A few weeks ago, we talked about the ease with which fraudsters open LLCs in order add an additional layer of "realism" to their schemes. While setting up a fake business is not new, fraudsters are shifting focus from consumers to businesses.

This is a subject addressed by the House of Fraud, which describes itself as "an invite-only community for fraud experts" wherein you can "build meaningful relationships with experts who understand your specific challenges. No more struggling alone as you navigate your career."

You can join the House of Fraud at this link.

In their inaugural YouTube video, hosts Jordan and Brian take some time to explore how LLCs can be used by fraudsters -- but not before assuring us that even persons deeply involved in the business of fraud identification can be taken in:

Just this week Julie Ferguson, our CEO, said that one caught her, too -- she thought she was buying something off of Facebook and it ended up redirecting her to one of those sites where they clone everything put up an item for cheaper than it's supposed to be and they got her information.

Later, the discussion turns to creation of fake LLCs in order to fool victims:

This person said that they had another person create a fake business with the same name in their same State and then has begun writing checks and depositing checks off of their own business as if they were their business account.

Now, I've asked for a little more information -- like, how did they get the number? How are these checks coming from your own business account? Are they just pretending and the people are now calling you?
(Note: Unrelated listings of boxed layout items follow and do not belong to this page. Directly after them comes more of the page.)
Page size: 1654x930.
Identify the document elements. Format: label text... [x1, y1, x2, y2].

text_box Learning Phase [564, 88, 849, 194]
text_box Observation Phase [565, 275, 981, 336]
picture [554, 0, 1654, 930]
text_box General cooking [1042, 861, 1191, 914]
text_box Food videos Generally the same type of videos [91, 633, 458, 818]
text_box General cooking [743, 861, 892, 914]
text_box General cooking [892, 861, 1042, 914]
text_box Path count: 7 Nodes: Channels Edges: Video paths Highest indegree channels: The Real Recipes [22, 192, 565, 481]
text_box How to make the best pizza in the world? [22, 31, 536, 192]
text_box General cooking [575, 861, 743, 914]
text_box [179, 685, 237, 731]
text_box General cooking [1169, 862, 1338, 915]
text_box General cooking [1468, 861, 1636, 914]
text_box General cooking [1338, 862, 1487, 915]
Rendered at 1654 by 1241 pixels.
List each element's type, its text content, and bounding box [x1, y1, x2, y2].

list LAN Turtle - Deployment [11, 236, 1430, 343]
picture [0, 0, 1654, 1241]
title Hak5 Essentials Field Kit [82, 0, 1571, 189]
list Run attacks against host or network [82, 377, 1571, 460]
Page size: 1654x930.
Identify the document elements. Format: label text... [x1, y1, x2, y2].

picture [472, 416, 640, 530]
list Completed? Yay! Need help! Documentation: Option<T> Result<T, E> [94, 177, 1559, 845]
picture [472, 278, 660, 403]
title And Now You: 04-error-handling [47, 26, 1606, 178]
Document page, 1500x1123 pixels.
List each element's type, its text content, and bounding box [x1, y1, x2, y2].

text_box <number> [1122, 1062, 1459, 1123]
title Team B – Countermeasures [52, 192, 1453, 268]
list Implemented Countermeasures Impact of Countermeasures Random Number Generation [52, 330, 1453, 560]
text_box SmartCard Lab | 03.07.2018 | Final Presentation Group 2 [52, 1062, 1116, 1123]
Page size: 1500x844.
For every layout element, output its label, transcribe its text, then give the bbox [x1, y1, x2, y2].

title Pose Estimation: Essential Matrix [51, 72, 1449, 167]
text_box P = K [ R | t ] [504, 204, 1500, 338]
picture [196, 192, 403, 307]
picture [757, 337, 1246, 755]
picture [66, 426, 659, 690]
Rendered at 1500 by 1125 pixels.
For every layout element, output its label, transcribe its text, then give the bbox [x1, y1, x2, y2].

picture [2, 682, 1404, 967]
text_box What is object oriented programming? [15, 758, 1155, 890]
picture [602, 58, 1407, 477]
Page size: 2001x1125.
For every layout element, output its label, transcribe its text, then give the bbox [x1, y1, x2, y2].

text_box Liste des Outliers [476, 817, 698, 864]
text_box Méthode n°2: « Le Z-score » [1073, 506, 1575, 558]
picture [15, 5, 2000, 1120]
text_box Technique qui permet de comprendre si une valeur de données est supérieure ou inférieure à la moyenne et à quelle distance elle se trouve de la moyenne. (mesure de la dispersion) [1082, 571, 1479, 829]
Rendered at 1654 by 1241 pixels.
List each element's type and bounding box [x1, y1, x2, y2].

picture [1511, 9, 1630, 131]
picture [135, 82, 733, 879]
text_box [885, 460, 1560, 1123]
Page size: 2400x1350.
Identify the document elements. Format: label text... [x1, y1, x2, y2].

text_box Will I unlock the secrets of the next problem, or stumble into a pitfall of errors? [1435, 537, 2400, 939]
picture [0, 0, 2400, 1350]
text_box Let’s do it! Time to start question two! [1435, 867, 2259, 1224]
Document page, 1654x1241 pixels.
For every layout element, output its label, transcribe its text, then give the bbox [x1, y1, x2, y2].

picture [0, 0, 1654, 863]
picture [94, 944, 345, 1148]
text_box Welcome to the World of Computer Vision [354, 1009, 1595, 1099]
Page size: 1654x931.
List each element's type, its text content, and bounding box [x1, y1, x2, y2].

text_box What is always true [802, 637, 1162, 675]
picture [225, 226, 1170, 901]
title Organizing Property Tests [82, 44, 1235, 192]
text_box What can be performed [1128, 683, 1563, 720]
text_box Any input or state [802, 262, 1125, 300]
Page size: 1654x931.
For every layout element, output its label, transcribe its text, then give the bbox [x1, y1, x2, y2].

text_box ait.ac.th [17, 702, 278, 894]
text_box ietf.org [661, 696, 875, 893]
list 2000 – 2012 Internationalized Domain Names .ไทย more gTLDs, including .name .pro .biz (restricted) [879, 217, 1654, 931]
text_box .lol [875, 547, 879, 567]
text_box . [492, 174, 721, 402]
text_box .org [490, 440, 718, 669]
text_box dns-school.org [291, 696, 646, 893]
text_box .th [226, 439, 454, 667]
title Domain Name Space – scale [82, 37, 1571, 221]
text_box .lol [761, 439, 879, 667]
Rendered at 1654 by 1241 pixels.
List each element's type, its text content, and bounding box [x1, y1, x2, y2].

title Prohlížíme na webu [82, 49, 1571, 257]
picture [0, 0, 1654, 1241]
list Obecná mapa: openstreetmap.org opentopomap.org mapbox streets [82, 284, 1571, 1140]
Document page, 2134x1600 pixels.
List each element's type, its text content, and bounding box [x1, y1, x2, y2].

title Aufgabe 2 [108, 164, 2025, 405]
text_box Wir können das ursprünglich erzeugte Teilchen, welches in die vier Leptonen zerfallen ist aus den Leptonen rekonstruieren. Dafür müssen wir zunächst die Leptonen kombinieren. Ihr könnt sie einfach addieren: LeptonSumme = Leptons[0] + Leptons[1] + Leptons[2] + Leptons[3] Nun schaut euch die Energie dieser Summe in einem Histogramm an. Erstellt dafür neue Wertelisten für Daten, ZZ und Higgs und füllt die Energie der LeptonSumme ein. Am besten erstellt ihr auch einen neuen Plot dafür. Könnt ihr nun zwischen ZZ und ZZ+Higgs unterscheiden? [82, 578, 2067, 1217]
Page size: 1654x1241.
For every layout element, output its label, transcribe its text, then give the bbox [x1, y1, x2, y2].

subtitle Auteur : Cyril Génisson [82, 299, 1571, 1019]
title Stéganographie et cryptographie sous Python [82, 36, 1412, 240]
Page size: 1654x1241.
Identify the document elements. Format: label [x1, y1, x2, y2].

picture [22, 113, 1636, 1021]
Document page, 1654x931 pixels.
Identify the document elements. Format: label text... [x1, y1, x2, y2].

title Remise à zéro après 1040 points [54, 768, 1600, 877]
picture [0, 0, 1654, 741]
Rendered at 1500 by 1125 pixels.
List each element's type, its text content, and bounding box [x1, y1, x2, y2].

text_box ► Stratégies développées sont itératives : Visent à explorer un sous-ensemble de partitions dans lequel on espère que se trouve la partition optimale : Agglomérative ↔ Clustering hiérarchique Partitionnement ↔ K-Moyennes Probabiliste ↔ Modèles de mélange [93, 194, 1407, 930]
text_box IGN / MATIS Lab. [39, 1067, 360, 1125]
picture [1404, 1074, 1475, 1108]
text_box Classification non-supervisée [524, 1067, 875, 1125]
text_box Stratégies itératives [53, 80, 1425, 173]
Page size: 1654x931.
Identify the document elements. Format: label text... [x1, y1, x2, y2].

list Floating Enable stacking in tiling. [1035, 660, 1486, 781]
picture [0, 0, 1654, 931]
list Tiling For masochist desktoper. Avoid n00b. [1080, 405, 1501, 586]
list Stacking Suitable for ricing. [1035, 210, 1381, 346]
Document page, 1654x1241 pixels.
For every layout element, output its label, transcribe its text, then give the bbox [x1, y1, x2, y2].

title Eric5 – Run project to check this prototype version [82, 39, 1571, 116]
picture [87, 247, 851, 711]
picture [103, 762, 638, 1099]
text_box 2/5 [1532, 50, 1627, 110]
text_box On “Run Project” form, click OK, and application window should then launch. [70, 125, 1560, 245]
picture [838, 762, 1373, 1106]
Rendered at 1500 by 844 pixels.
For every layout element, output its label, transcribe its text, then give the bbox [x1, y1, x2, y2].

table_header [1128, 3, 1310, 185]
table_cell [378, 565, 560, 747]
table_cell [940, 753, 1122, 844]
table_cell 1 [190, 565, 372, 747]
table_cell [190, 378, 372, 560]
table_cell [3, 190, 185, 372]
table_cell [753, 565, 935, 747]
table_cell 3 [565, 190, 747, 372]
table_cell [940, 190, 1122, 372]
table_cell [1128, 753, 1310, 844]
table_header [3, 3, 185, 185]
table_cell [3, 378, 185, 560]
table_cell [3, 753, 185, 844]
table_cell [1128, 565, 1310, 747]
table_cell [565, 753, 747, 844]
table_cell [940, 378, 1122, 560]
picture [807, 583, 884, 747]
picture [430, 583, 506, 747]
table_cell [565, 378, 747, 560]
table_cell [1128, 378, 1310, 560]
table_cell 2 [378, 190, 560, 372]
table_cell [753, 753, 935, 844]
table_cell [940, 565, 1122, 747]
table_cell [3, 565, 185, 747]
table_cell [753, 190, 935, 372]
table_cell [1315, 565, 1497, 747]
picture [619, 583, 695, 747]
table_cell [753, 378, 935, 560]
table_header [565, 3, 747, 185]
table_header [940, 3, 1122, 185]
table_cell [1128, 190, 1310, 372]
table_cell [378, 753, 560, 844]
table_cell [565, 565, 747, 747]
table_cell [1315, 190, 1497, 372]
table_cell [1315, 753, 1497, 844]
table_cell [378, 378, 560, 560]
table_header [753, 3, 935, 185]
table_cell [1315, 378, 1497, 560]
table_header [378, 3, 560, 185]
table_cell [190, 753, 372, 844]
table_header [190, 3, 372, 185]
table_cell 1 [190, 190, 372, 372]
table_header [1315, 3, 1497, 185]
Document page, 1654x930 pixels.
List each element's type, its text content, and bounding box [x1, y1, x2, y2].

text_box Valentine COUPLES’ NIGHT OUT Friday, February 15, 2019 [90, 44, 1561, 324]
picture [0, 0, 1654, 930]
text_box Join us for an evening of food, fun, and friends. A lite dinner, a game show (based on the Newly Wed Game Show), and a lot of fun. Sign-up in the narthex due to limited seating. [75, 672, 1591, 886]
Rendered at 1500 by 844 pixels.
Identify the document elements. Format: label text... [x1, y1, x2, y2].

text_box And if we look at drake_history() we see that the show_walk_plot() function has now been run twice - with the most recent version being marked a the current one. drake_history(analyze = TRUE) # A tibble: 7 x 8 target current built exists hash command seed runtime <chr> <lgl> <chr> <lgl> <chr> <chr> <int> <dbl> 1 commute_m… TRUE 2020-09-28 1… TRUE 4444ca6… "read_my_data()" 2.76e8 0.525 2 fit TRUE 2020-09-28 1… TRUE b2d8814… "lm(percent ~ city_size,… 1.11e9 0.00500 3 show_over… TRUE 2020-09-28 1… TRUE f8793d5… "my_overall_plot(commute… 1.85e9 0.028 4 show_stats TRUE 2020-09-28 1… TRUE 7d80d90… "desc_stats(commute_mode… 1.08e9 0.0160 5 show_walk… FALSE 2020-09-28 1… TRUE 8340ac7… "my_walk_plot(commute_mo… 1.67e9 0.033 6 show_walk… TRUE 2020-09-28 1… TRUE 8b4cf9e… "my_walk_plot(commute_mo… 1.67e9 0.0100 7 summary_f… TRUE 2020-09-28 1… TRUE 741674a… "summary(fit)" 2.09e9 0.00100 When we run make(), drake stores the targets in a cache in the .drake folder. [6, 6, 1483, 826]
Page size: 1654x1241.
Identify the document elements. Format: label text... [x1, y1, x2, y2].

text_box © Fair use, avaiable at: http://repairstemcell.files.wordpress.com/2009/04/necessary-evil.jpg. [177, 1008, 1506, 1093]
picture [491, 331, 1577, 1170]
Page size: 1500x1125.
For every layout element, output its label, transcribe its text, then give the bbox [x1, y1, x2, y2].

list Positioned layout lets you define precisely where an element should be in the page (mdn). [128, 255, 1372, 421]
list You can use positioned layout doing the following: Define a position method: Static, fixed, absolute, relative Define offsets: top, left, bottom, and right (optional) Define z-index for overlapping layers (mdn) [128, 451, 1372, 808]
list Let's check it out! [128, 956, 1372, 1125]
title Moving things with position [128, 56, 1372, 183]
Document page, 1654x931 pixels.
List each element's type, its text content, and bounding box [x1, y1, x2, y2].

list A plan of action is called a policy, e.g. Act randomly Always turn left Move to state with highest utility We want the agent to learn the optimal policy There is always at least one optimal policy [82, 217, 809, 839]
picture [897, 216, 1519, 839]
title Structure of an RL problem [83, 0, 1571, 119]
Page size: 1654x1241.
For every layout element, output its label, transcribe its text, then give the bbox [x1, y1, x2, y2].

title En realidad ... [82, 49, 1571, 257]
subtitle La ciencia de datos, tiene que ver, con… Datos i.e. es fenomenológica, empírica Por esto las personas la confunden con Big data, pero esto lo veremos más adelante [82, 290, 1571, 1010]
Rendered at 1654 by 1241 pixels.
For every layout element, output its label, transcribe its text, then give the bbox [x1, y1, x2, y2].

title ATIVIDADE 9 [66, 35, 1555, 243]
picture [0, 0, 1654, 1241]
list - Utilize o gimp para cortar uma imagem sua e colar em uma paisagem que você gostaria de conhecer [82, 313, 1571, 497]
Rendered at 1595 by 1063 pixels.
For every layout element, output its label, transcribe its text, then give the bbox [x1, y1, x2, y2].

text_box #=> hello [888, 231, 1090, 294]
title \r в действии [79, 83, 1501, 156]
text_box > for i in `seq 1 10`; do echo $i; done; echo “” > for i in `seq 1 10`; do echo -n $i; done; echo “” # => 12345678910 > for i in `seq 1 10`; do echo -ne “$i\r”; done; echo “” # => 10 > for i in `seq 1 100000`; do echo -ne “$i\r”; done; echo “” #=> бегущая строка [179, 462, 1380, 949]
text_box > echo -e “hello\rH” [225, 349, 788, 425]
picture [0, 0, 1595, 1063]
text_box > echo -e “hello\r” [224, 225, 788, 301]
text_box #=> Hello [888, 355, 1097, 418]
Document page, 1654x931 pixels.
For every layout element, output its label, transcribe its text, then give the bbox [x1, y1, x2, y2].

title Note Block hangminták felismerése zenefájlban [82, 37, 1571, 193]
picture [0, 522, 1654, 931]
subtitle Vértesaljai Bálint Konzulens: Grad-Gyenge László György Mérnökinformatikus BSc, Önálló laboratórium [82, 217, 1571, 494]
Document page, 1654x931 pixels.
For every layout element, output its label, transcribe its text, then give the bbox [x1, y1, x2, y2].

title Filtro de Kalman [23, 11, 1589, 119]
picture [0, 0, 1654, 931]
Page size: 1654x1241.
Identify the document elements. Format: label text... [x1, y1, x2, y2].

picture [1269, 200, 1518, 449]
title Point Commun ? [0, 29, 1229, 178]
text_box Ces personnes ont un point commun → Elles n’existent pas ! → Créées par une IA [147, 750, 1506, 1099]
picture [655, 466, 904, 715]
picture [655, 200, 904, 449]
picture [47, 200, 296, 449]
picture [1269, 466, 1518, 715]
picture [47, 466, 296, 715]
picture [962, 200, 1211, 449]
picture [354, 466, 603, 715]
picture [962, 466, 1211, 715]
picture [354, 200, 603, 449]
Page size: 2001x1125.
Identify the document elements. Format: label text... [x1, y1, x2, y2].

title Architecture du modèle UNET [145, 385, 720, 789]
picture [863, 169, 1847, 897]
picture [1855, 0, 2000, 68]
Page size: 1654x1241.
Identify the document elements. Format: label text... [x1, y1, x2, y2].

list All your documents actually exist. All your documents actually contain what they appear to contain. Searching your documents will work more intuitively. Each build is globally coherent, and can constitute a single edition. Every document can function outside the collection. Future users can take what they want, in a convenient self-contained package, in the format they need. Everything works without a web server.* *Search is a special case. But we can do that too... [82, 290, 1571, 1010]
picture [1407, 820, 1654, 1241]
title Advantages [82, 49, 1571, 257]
This is a new one that I thought was really interesting -- especially for me because I have recently registered a business and it was a little easier than I had expected it to be -- just had to pay the fee and basically not have another business that existed. However, I did switch from Fraud Boxer as a DBA to Fraud Boxer, Inc,. which was a very small change that I think most people wouldn't really look at, and I think that most banks would probably allow a check from Fraud Boxer to be deposited into the Fraud Boxer, Inc. account without even worrying about it -- so if a business name was similar or close enough, it might actually work.

Understanding the Fraud Scheme

As noted in the video, "if the business name is similar or close enough, it might actually work." And, unfortunately, this is true. OrboGraph weighed in on the matter in their comments section to explain the fraud scheme in detail.

Fraudsters are adapting to more businesses utilizing payee positive pay systems through their financial institutions. What occurs is that fraudsters will get a business check and, rather than altering the payee, they are setting up fake businesses for a small fee and establishing business checking accounts -- typically with a stolen identity as well. They will deposit the stolen check into newly established business accounts and most payee positive pay systems will verify the payment -- as the name of the payee is "close enough" to the payee on the issuer file.

From there, the fraudster has a few options -- the easiest and simplest is to extract the funds. However, many fraudsters are taking it a step further. As we know, it will take at least a month for the actual vendor to reach out to the business about the payment, along with additional months for the business and financial institution investigation to realize what occurred. The fraudsters will take advantage of this by writing checks from the newly established business accounts and depositing them into drop accounts -- leveraging the funds availability window to extract the funds from the newly established business account and the drop accounts.

This is where consortiums become vitally important -- not only to verify funds availability, but also corroborate newly established accounts. Financial institutions can hold check payments in order to ensure that the account is legitimate. Additionally, financial institutions need to watch newly established accounts closely to ensure that their transactional activities are not fraudulent.

Remember, fraudsters are creative and adaptive -- until checks become more secure, they will find ways to exploit this payment channel.